_What you are asked to do_
Render the text lines of the listing below as a single numbered list, omitting any blank lines and leaving the pictures out of the answer.

-- Provided data follows --

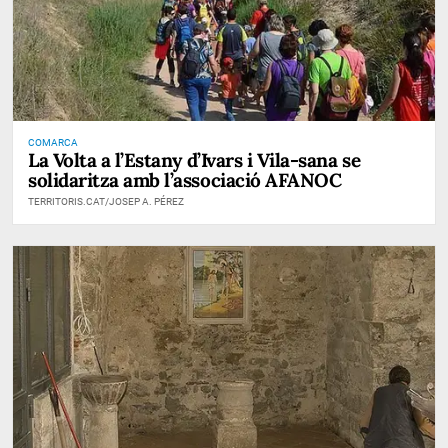
COMARCA
La Volta a l’Estany d’Ivars i Vila-sana se
solidaritza amb l’associació AFANOC
TERRITORIS.CAT/JOSEP A. PÉREZ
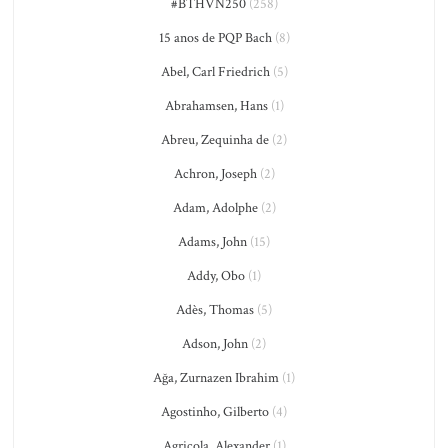
#BTHVN250
(258)
15 anos de PQP Bach
(8)
Abel, Carl Friedrich
(5)
Abrahamsen, Hans
(1)
Abreu, Zequinha de
(2)
Achron, Joseph
(2)
Adam, Adolphe
(2)
Adams, John
(15)
Addy, Obo
(1)
Adès, Thomas
(5)
Adson, John
(2)
Ağa, Zurnazen Ibrahim
(1)
Agostinho, Gilberto
(4)
Agricola, Alexander
(1)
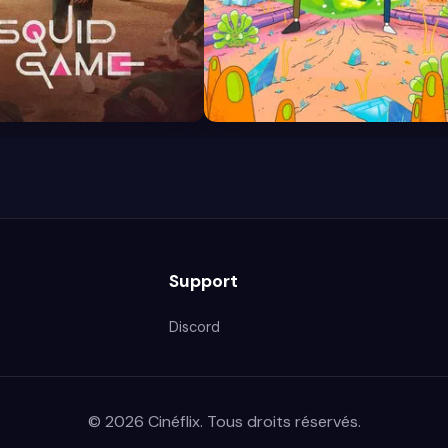
8.7
Support
Discord
© 2026 Cinéflix. Tous droits réservés.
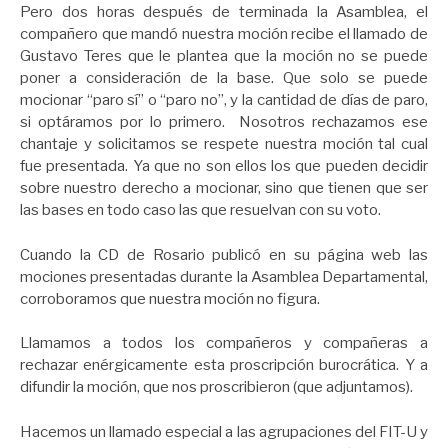
Pero dos horas después de terminada la Asamblea, el
compañero que mandó nuestra moción recibe el llamado de
Gustavo Teres que le plantea que la moción no se puede
poner a consideración de la base. Que solo se puede
mocionar “paro sí” o “paro no”, y la cantidad de días de paro,
si optáramos por lo primero. Nosotros rechazamos ese
chantaje y solicitamos se respete nuestra moción tal cual
fue presentada. Ya que no son ellos los que pueden decidir
sobre nuestro derecho a mocionar, sino que tienen que ser
las bases en todo caso las que resuelvan con su voto.
Cuando la CD de Rosario publicó en su página web las
mociones presentadas durante la Asamblea Departamental,
corroboramos que nuestra moción no figura.
Llamamos a todos los compañeros y compañeras a
rechazar enérgicamente esta proscripción burocrática. Y a
difundir la moción, que nos proscribieron (que adjuntamos).
Hacemos un llamado especial a las agrupaciones del FIT-U y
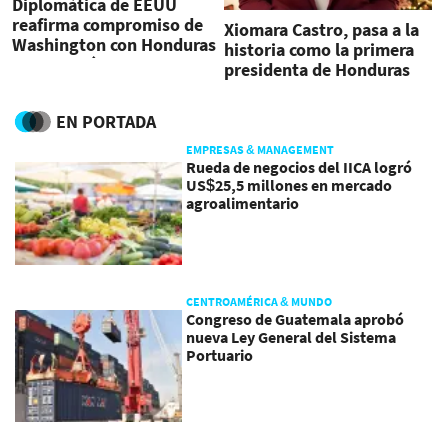
Diplomática de EEUU
reafirma compromiso de
Xiomara Castro, pasa a la
Washington con Honduras
historia como la primera
tras reunión con Asfura
presidenta de Honduras
EN PORTADA
EMPRESAS & MANAGEMENT
Rueda de negocios del IICA logró
US$25,5 millones en mercado
agroalimentario
CENTROAMÉRICA & MUNDO
Congreso de Guatemala aprobó
nueva Ley General del Sistema
Portuario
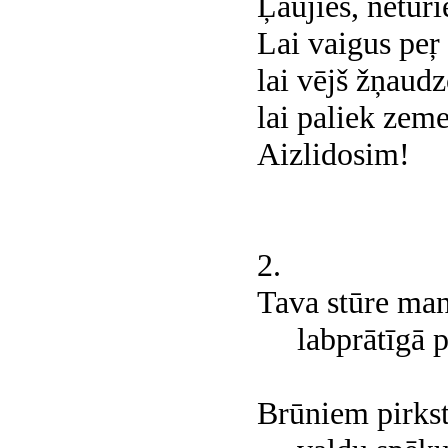
Ļaujies, neturi
Lai vaigus peŗ 
lai vējš žņaudz
lai paliek zem
Aizlidosim!
2.
Tava stūre man
labprātīgā p
Brūniem pirks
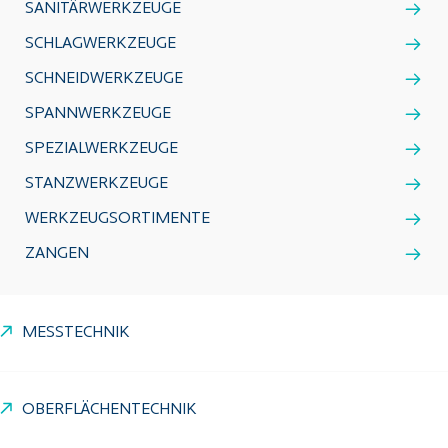
SANITÄRWERKZEUGE
SCHLAGWERKZEUGE
SCHNEIDWERKZEUGE
SPANNWERKZEUGE
SPEZIALWERKZEUGE
STANZWERKZEUGE
WERKZEUGSORTIMENTE
ZANGEN
MESSTECHNIK
OBERFLÄCHENTECHNIK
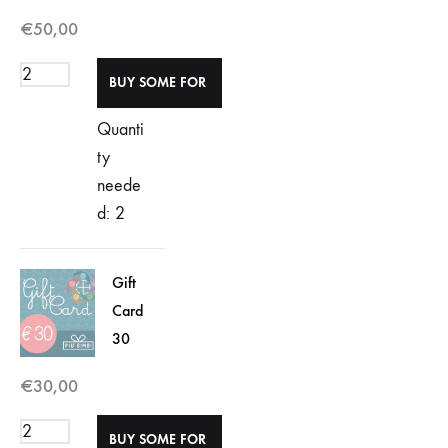
€
50,00
Quanti
ty
neede
d: 2
Gift
Card
30
€
30,00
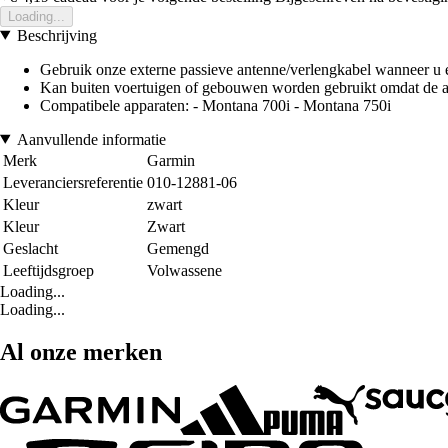
Loading...
Beschrijving
Gebruik onze externe passieve antenne/verlengkabel wanneer u e
Kan buiten voertuigen of gebouwen worden gebruikt omdat de a
Compatibele apparaten: - Montana 700i - Montana 750i
Aanvullende informatie
Merk
Garmin
Leveranciersreferentie
010-12881-06
Kleur
zwart
Kleur
Zwart
Geslacht
Gemengd
Leeftijdsgroep
Volwassene
Loading...
Loading...
Al onze merken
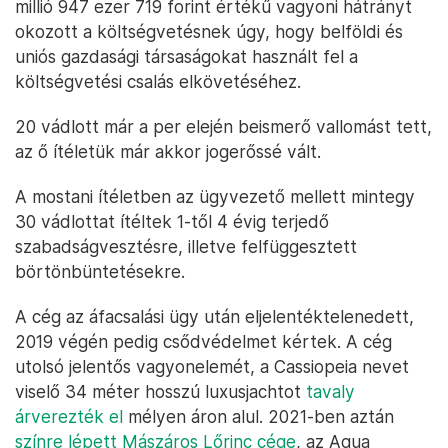
millió 947 ezer 719 forint értékű vagyoni hátrányt
okozott a költségvetésnek úgy, hogy belföldi és
uniós gazdasági társaságokat használt fel a
költségvetési csalás elkövetéséhez.
20 vádlott már a per elején beismerő vallomást tett,
az ő ítéletük már akkor jogerőssé vált.
A mostani ítéletben az ügyvezető mellett mintegy
30 vádlottat ítéltek 1-től 4 évig terjedő
szabadságvesztésre, illetve felfüggesztett
börtönbüntetésekre.
A cég az áfacsalási ügy után eljelentéktelenedett,
2019 végén pedig csődvédelmet kértek. A cég
utolsó jelentős vagyonelemét, a Cassiopeia nevet
viselő 34 méter hosszú luxusjachtot
tavaly
árverezték el
mélyen áron alul. 2021-ben aztán
színre lépett Mászáros Lőrinc cége
, az Aqua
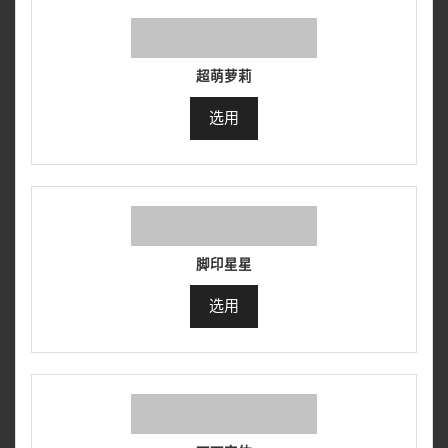
超萌萝莉
选用
脚印星星
选用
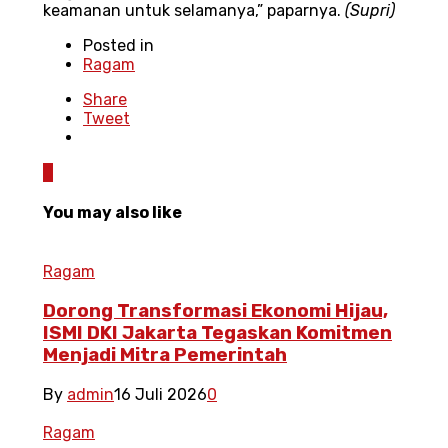
keamanan untuk selamanya,” paparnya.
(Supri)
Posted in
Ragam
Share
Tweet
0
You may also like
Ragam
Dorong Transformasi Ekonomi Hijau,
ISMI DKI Jakarta Tegaskan Komitmen
Menjadi Mitra Pemerintah
By
admin
16 Juli 2026
0
Ragam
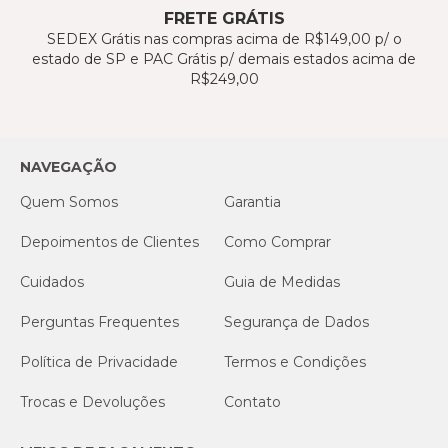
FRETE GRÁTIS
SEDEX Grátis nas compras acima de R$149,00 p/ o
estado de SP e PAC Grátis p/ demais estados acima de
R$249,00
NAVEGAÇÃO
Quem Somos
Garantia
Depoimentos de Clientes
Como Comprar
Cuidados
Guia de Medidas
Perguntas Frequentes
Segurança de Dados
Política de Privacidade
Termos e Condições
Trocas e Devoluções
Contato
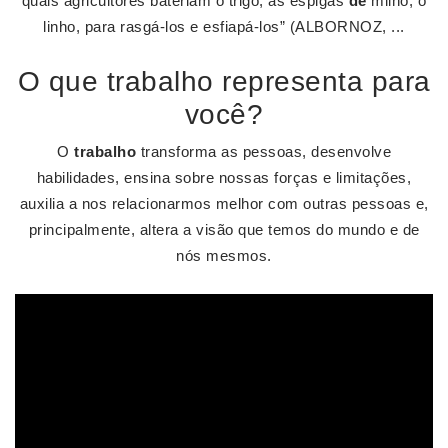
quais agricultores bateriam o trigo, as espigas
de
milho, o
linho, para rasgá-los e esfiapá-los” (ALBORNOZ, ...
O que trabalho representa para
você?
O
trabalho
transforma as pessoas, desenvolve
habilidades, ensina sobre nossas forças e limitações,
auxilia a nos relacionarmos melhor com outras pessoas e,
principalmente, altera a visão que temos do mundo e de
nós mesmos.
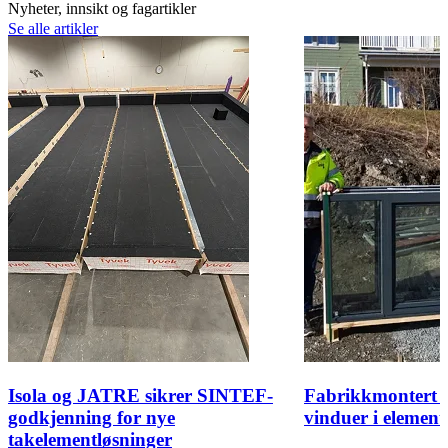
Nyheter, innsikt og fagartikler
Se alle artikler
Isola og JATRE sikrer SINTEF-
Fabrikkmontert t
godkjenning for nye
vinduer i elemen
takelementløsninger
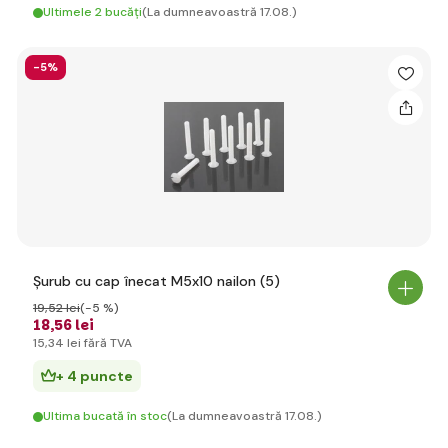
Ultimele 2 bucăți
(La dumneavoastră 17.08.)
-5%
Șurub cu cap înecat M5x10 nailon (5)
19
,52 lei
(-5 %)
18
,56 lei
15
,34 lei
fără TVA
+ 4 puncte
Ultima bucată în stoc
(La dumneavoastră 17.08.)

-- Provided data concluded --

_Result of the exercise_
1. COMARCA
2. La Volta a l’Estany d’Ivars i Vila-sana se
3. solidaritza amb l’associació AFANOC
4. TERRITORIS.CAT/JOSEP A. PÉREZ
5. #BTHVN250
6. (258)
7. 15 anos de PQP Bach
8. (8)
9. Abel, Carl Friedrich
10. (5)
11. Abrahamsen, Hans
12. (1)
13. Abreu, Zequinha de
14. (2)
15. Achron, Joseph
16. (2)
17. Adam, Adolphe
18. (2)
19. Adams, John
20. (15)
21. Addy, Obo
22. (1)
23. Adès, Thomas
24. (5)
25. Adson, John
26. (2)
27. Ağa, Zurnazen Ibrahim
28. (1)
29. Agostinho, Gilberto
30. (4)
31. Agricola, Alexander
32. (1)
33. 8.7
34. Support
35. Discord
36. © 2026 Cinéflix. Tous droits réservés.
37. Pero dos horas después de terminada la Asamblea, el
38. compañero que mandó nuestra moción recibe el llamado de
39. Gustavo Teres que le plantea que la moción no se puede
40. poner a consideración de la base. Que solo se puede
41. mocionar “paro sí” o “paro no”, y la cantidad de días de paro,
42. si optáramos por lo primero. Nosotros rechazamos ese
43. chantaje y solicitamos se respete nuestra moción tal cual
44. fue presentada. Ya que no son ellos los que pueden decidir
45. sobre nuestro derecho a mocionar, sino que tienen que ser
46. las bases en todo caso las que resuelvan con su voto.
47. Cuando la CD de Rosario publicó en su página web las
48. mociones presentadas durante la Asamblea Departamental,
49. corroboramos que nuestra moción no figura.
50. Llamamos a todos los compañeros y compañeras a
51. rechazar enérgicamente esta proscripción burocrática. Y a
52. difundir la moción, que nos proscribieron (que adjuntamos).
53. Hacemos un llamado especial a las agrupaciones del FIT-U y
54. Diplomática de EEUU
55. reafirma compromiso de
56. Xiomara Castro, pasa a la
57. Washington con Honduras
58. historia como la primera
59. tras reunión con Asfura
60. presidenta de Honduras
61. EN PORTADA
62. EMPRESAS & MANAGEMENT
63. Rueda de negocios del IICA logró
64. US$25,5 millones en mercado
65. agroalimentario
66. CENTROAMÉRICA & MUNDO
67. Congreso de Guatemala aprobó
68. nueva Ley General del Sistema
69. Portuario
70. Ļaujies, neturi
71. Lai vaigus peŗ 
72. lai vējš žņaudz
73. lai paliek zem
74. Aizlidosim!
75. 2.
76. Tava stūre man
77. labprātīgā p
78. Brūniem pirks
79. SANITÄRWERKZEUGE
80. SCHLAGWERKZEUGE
81. SCHNEIDWERKZEUGE
82. SPANNWERKZEUGE
83. SPEZIALWERKZEUGE
84. STANZWERKZEUGE
85. WERKZEUGSORTIMENTE
86. ZANGEN
87. MESSTECHNIK
88. OBERFLÄCHENTECHNIK
89. €
90. 50,00
91. Quanti
92. ty
93. neede
94. d: 2
95. Gift
96. Card
97. 30
98. €
99. 30,00
100. Loading...
101. Beschrijving
102. Gebruik onze externe passieve antenne/verlengkabel wanneer u e
103. Kan buiten voertuigen of gebouwen worden gebruikt omdat de a
104. Compatibele apparaten: - Montana 700i - Montana 750i
105. Aanvullende informatie
106. Merk
107. Garmin
108. Leveranciersreferentie
109. 010-12881-06
110. Kleur
111. zwart
112. Kleur
113. Zwart
114. Geslacht
115. Gemengd
116. Leeftijdsgroep
117. Volwassene
118. Loading...
119. Loading...
120. Al onze merken
121. millió 947 ezer 719 forint értékű vagyoni hátrányt
122. okozott a költségvetésnek úgy, hogy belföldi és
123. uniós gazdasági társaságokat használt fel a
124. költségvetési csalás elkövetéséhez.
125. 20 vádlott már a per elején beismerő vallomást tett,
126. az ő ítéletük már akkor jogerőssé vált.
127. A mostani ítéletben az ügyvezető mellett mintegy
128. 30 vádlottat ítéltek 1-től 4 évig terjedő
129. szabadságvesztésre, illetve felfüggesztett
130. börtönbüntetésekre.
131. A cég az áfacsalási ügy után eljelentéktelenedett,
132. 2019 végén pedig csődvédelmet kértek. A cég
133. utolsó jelentős vagyonelemét, a Cassiopeia nevet
134. viselő 34 méter hosszú luxusjachtot
135. tavaly
136. árverezték el
137. mélyen áron alul. 2021-ben aztán
138. színre lépett Mászáros Lőrinc cége
139. , az Aqua
140. 超萌萝莉
141. 选用
142. 脚印星星
143. 选用
144. keamanan untuk selamanya,” paparnya.
145. (Supri)
146. Posted in
147. Ragam
148. Share
149. Tweet
150. 0
151. You may also like
152. Ragam
153. Dorong Transformasi Ekonomi Hijau,
154. ISMI DKI Jakarta Tegaskan Komitmen
155. Menjadi Mitra Pemerintah
156. By
157. admin
158. 16 Juli 2026
159. 0
160. Ragam
161. FRETE GRÁTIS
162. SEDEX Grátis nas compras acima de R$149,00 p/ o
163. estado de SP e PAC Grátis p/ demais estados acima de
164. R$249,00
165. NAVEGAÇÃO
166. Quem Somos
167. Garantia
168. Depoimentos de Clientes
169. Como Comprar
170. Cuidados
171. Guia de Medidas
172. Perguntas Frequentes
173. Segurança de Dados
174. Política de Privacidade
175. Termos e Condições
176. Trocas e Devoluções
177. Contato
178. quais agricultores bateriam o trigo, as espigas
179. de
180. milho, o
181. linho, para rasgá-los e esfiapá-los” (ALBORNOZ, ...
182. O que trabalho representa para
183. você?
184. O
185. trabalho
186. transforma as pessoas, desenvolve
187. habilidades, ensina sobre nossas forças e limitações,
188. auxilia a nos relacionarmos melhor com outras pessoas e,
189. principalmente, altera a visão que temos do mundo e de
190. nós mesmos.
191. Nyheter, innsikt og fagartikler
192. Se alle artikler
193. Isola og JATRE sikrer SINTEF-
194. Fabrikkmontert t
195. godkjenning for nye
196. vinduer i elemen
197. takelementløsninger
198. Ultimele 2 bucăți
199. (La dumneavoastră 17.08.)
200. -5%
201. Șurub cu cap înecat M5x10 nailon (5)
202. 19
203. ,52 lei
204. (-5 %)
205. 18
206. ,56 lei
207. 15
208. ,34 lei
209. fără TVA
210. + 4 puncte
211. Ultima bucată în stoc
212. (La dumneavoastră 17.08.)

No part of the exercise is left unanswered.